* EXERCISE AIM
Rewrite the rows below, replacing every "scientific name" with "binomial name" and changing nothing else. Leave the pictures out of your answer.

* GIVEN RECORDS

════════════════════

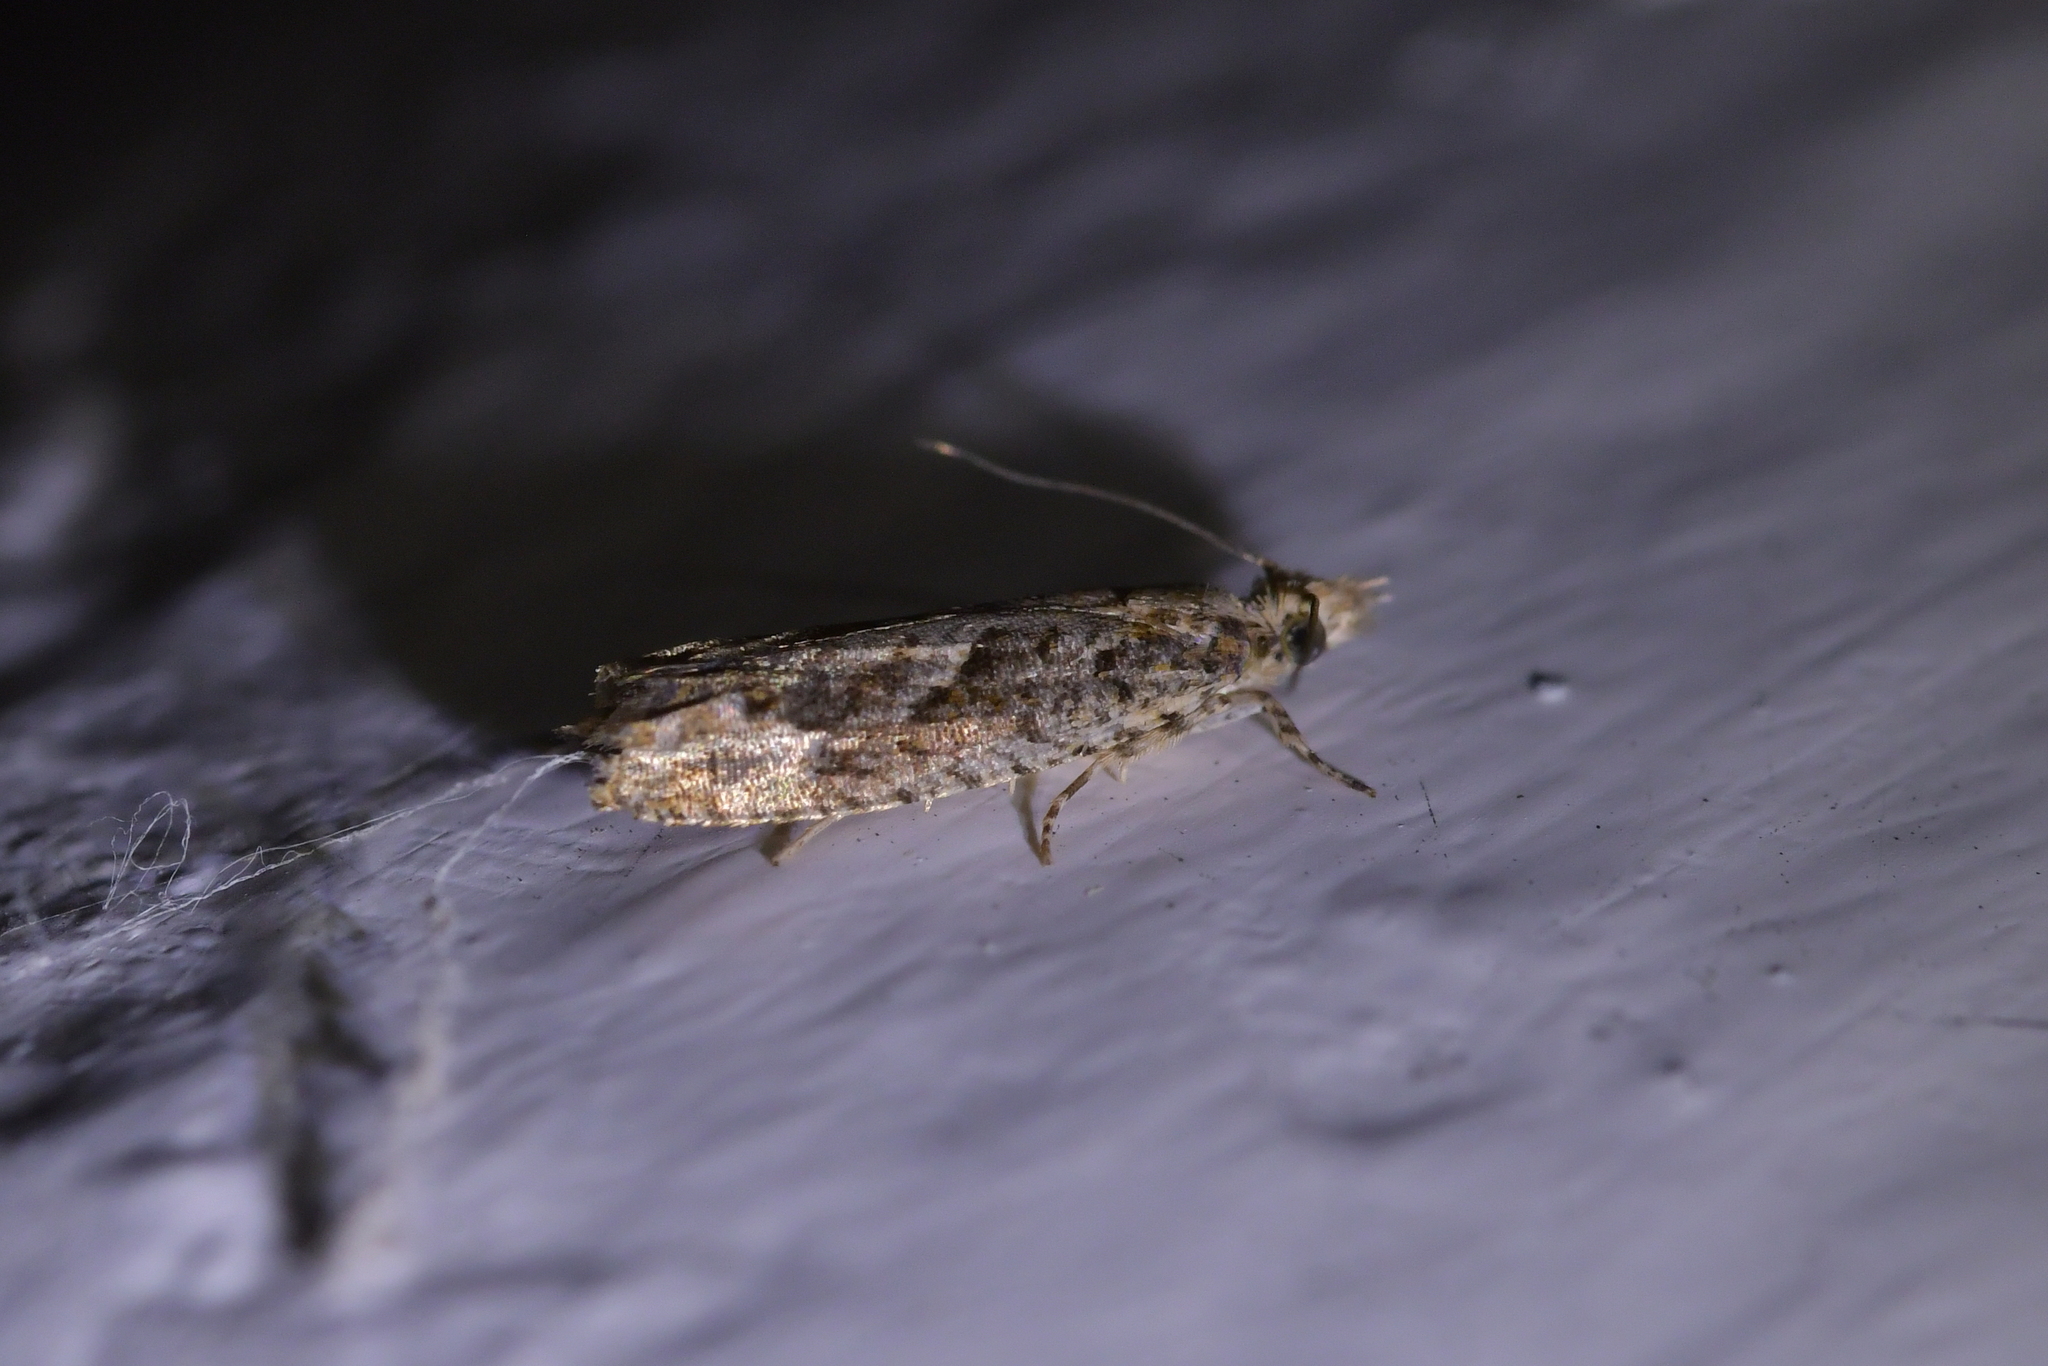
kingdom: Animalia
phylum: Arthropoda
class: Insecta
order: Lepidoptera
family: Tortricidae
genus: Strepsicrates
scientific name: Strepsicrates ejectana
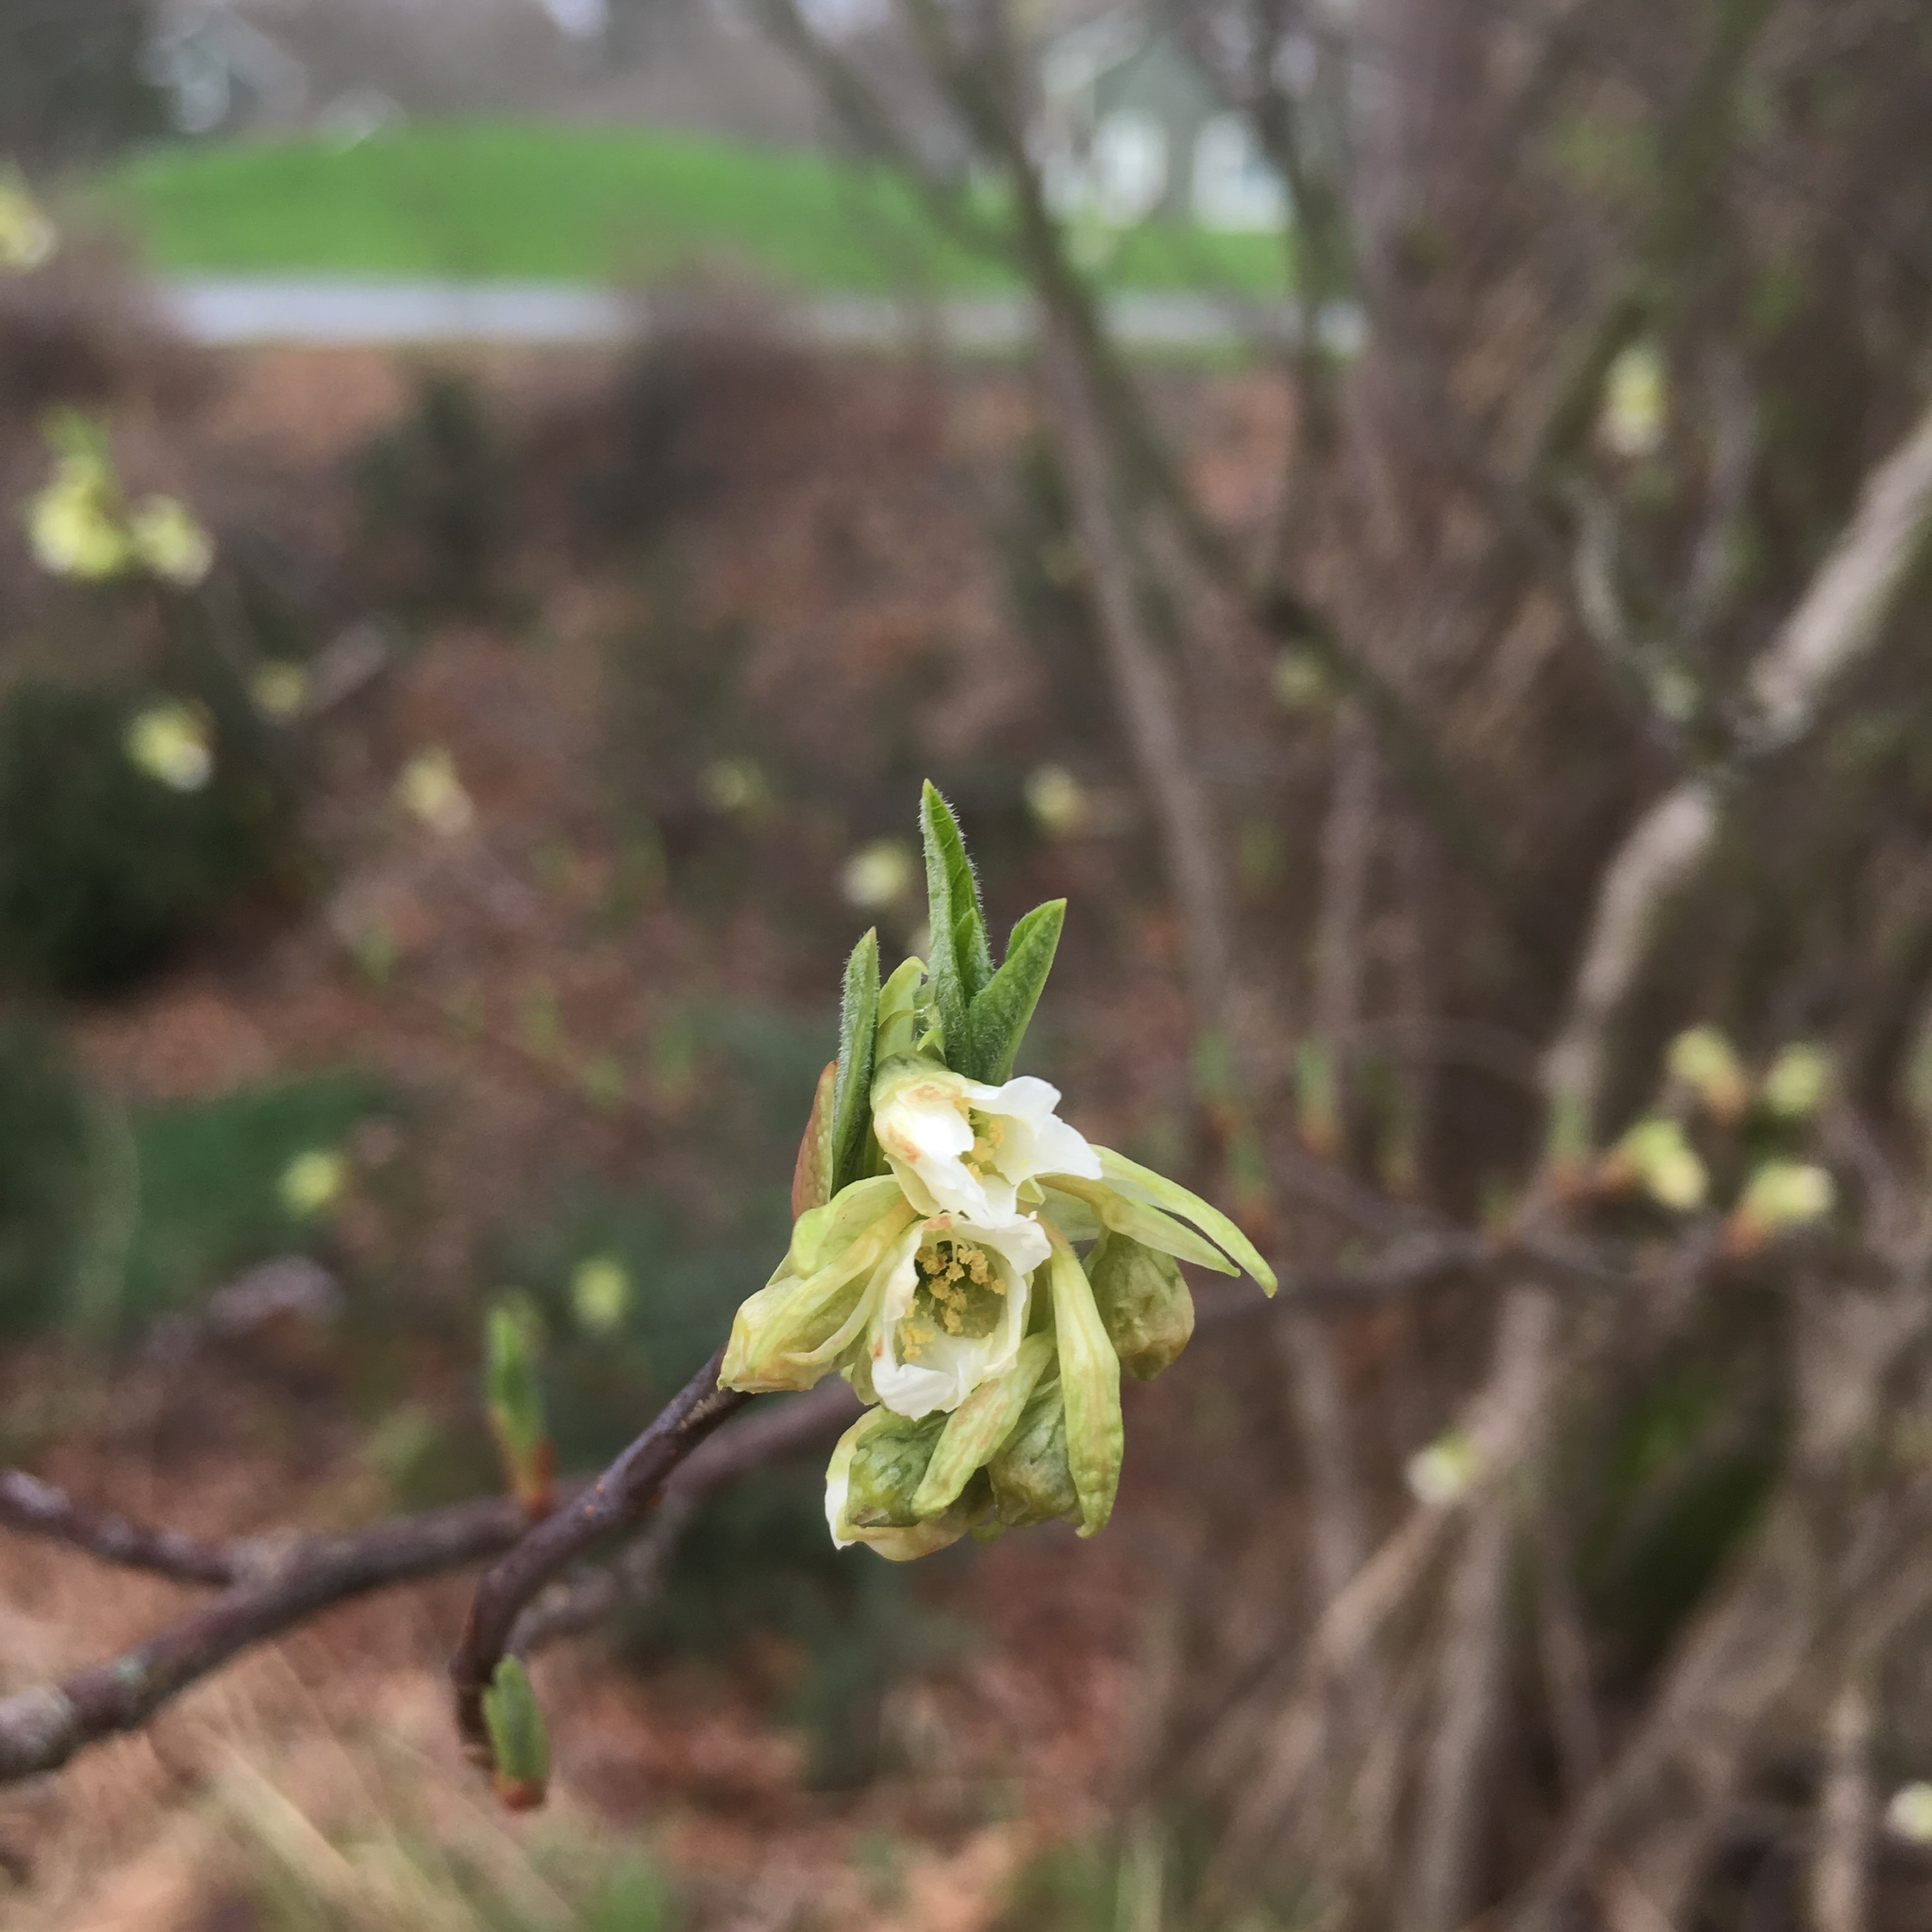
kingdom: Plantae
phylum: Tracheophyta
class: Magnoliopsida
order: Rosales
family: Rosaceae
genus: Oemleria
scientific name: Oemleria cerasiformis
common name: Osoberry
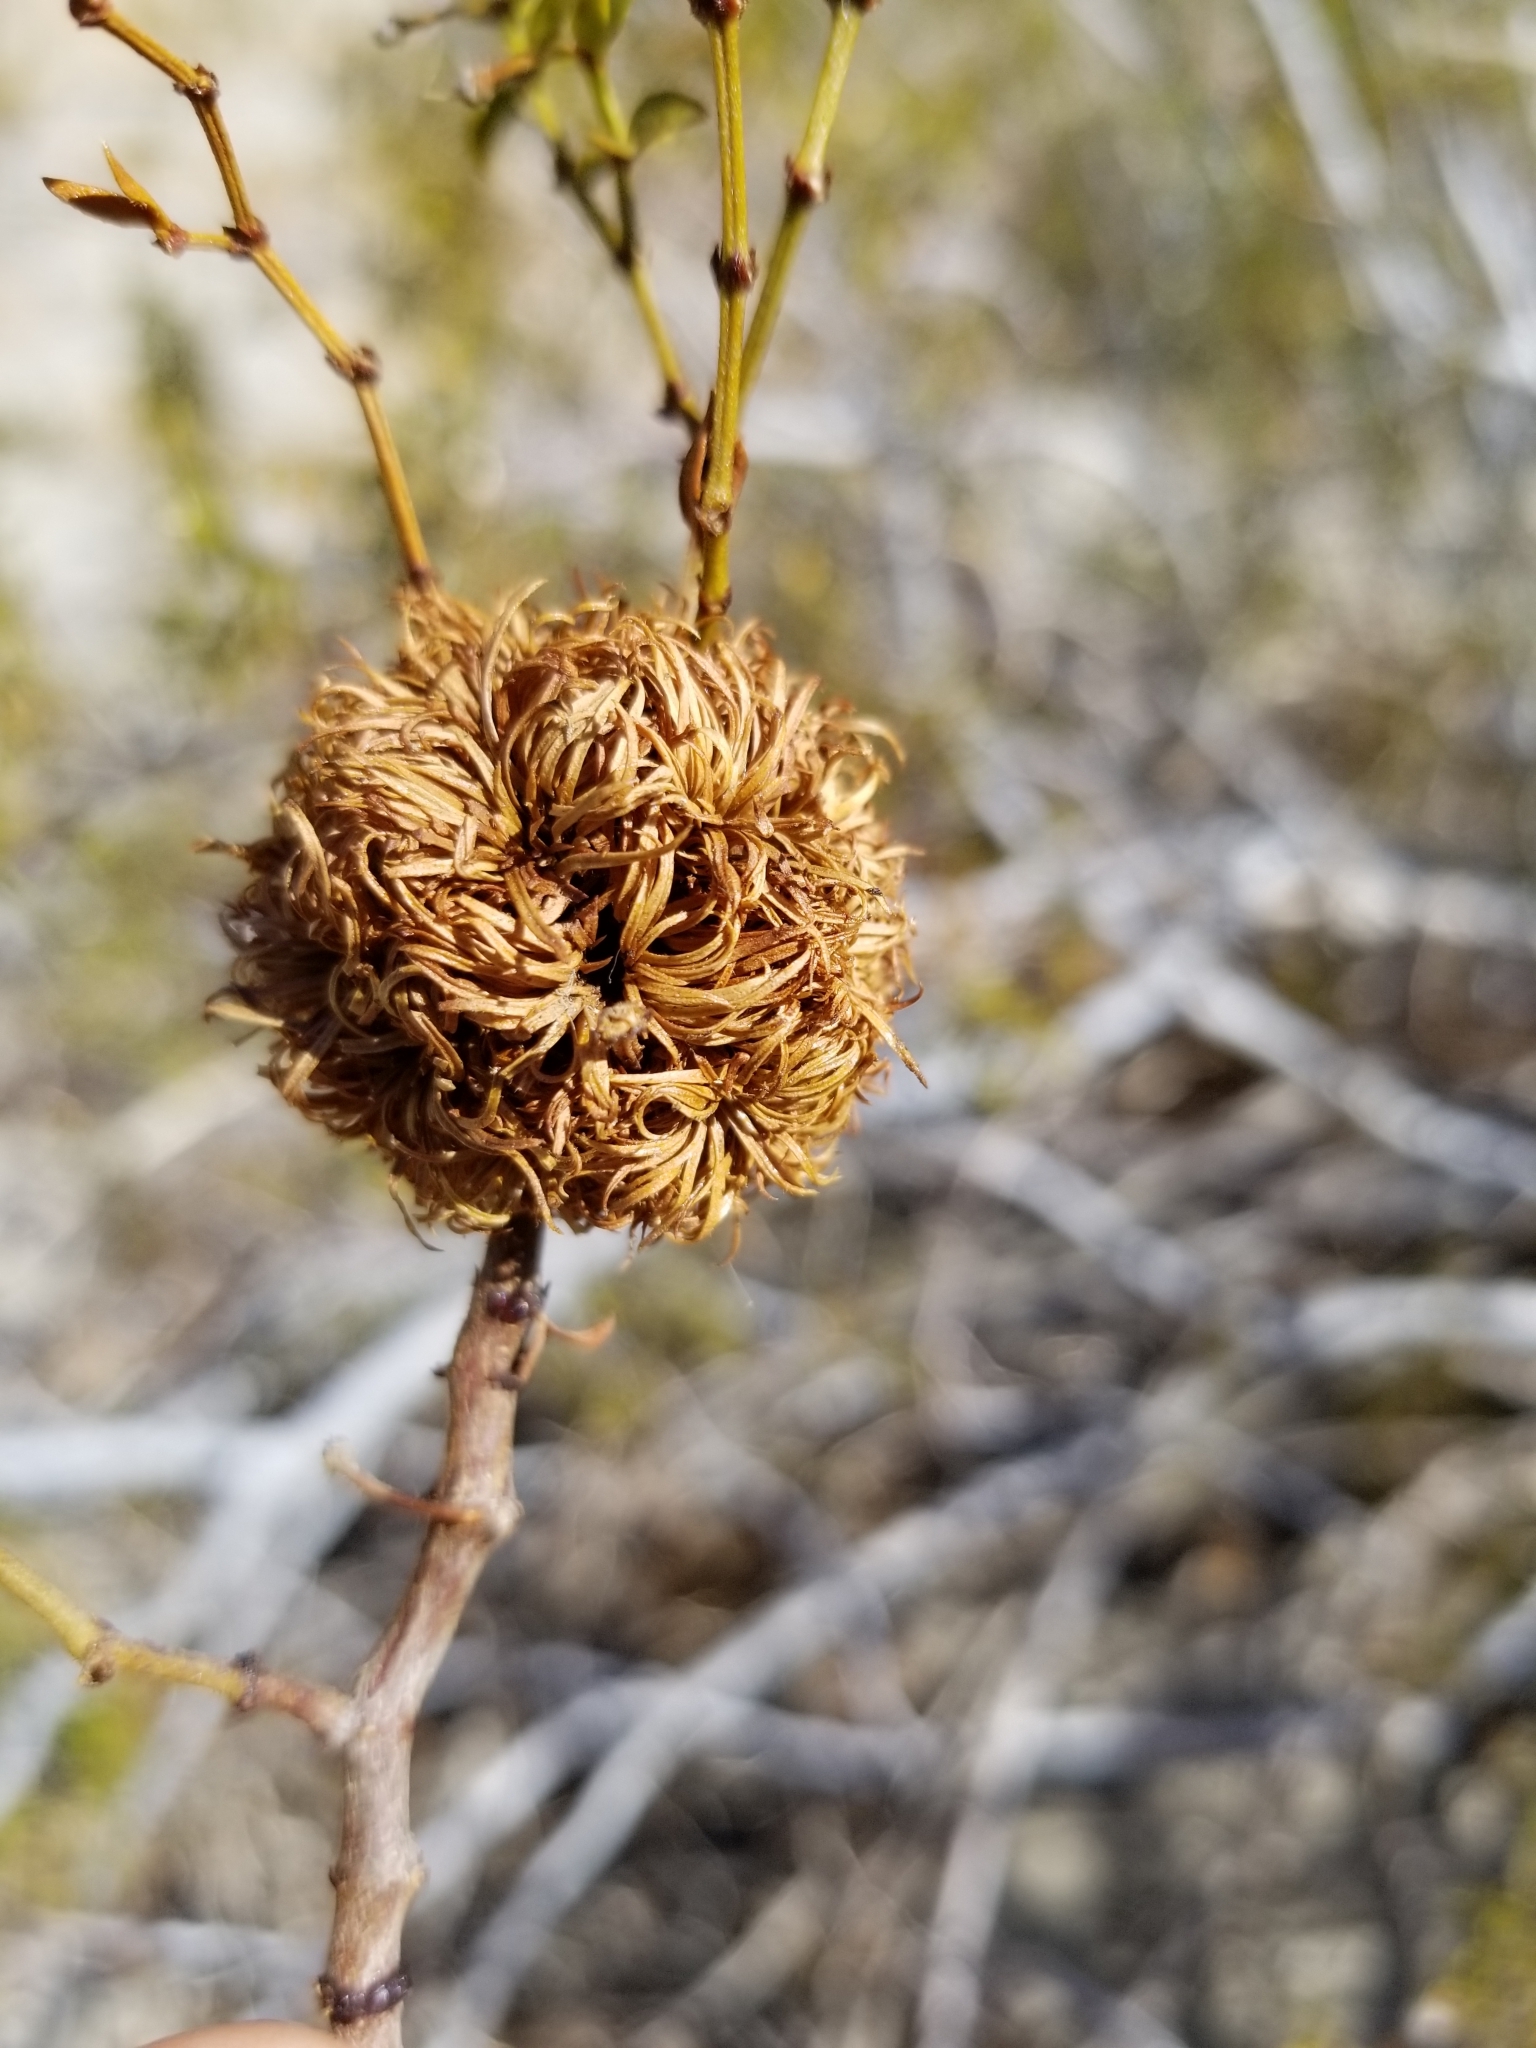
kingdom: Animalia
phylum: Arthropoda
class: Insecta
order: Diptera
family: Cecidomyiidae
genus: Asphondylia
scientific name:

════════════════════

* REPLY
kingdom: Animalia
phylum: Arthropoda
class: Insecta
order: Lepidoptera
family: Tortricidae
genus: Strepsicrates
binomial name: Strepsicrates ejectana
kingdom: Plantae
phylum: Tracheophyta
class: Magnoliopsida
order: Rosales
family: Rosaceae
genus: Oemleria
binomial name: Oemleria cerasiformis
common name: Osoberry
kingdom: Animalia
phylum: Arthropoda
class: Insecta
order: Diptera
family: Cecidomyiidae
genus: Asphondylia
binomial name:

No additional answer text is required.